TEXTE À LIRE:
--

Olga Tumanyan, la mystérieuse

Arts et culture
14.02.2022

À Erevan jusqu'au 20 février, le musée Hovhannes Tumanyan dédie une rétrospective à l'épouse de l'immense poète et écrivain, Olga, à l’occasion du 150e anniversaire de la naissance de cette mère courage au destin tragique méconnu.

Par Anna Aznaour

En ce jour de Saint-Valentin, fête des amoureux, il serait difficile de trouver un couple capable de rivaliser de romanesque avec celui des Tumanyan. Entre tragédie grecque et conte de fée, cette union frappe par sa dramaturgie que le destin lui tricotera en lignes ponctuées d’amour vrai, d’éloignements et de retrouvailles.

On est en 1887. Hovhannes n’a que 18 ans lorsqu’il rencontre Mariam Machkalyan, 16 ans, que tout le monde appelle Olga. Déjà poète, le jeune homme originaire de la campagne veut épouser cette enfant unique de notables de Tbilissi. « À une seule condition : tu dois devenir prêtre ! » exigent de lui les parents de la jeune fille, soucieux de la sécurité financière du couple. Hovhannès le promet, et se fiance. « Il m’a d’abord offert une paire de très belles chaussures à la mode. Et après, les œuvres d’Homère – L’Iliade et L’Odyssée - que je ne connaissais guère », écrira Olga plus tard. Un cadeau hautement prémonitoire, puisque, telle Pénélope, elle attendra souvent le retour de son Ulysse de mari, qui ne deviendra jamais prêtre.

--

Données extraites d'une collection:
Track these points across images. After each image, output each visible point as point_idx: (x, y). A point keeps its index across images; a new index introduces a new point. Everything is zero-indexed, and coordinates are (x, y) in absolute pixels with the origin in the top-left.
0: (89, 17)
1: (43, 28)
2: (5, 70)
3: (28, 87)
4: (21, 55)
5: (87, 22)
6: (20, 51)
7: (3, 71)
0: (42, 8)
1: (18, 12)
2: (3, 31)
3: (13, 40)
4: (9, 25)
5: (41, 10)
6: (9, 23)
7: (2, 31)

--

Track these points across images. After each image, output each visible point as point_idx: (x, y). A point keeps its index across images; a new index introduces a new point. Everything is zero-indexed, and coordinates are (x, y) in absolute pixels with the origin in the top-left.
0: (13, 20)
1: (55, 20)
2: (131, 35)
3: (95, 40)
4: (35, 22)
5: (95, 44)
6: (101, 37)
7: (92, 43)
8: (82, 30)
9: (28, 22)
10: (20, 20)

--

EXERCICES:
A. Traduisez en anglais la phrase suivante de l'article sur Olga Tumanyan : « Hovhannès le promet, et se fiance. »
B. D'après l'article sur Olga Tumanyan, quel âge a Mariam Machkalyan lorsque Hovhannes la rencontre ?
C. Indiquez si chacune des affirmations suivantes est conforme à l'article sur Olga Tumanyan, en citant les mots du texte qui permettent de trancher.
(i) La rétrospective se tient au musée Hovhannes Tumanyan, à Erevan.
(ii) Hovhannes finit par devenir prêtre.
(iii) Le premier cadeau qu'Olga reçoit de Hovhannes est un ouvrage d'Homère.

CORRIGÉS:
A. Hovhannès promises, and becomes engaged.

B. Elle a 16 ans.

C.
(i) Oui : « À Erevan jusqu'au 20 février, le musée Hovhannes Tumanyan dédie une rétrospective ».
(ii) Non : « qui ne deviendra jamais prêtre ».
(iii) Non : « Il m’a d’abord offert une paire de très belles chaussures à la mode. »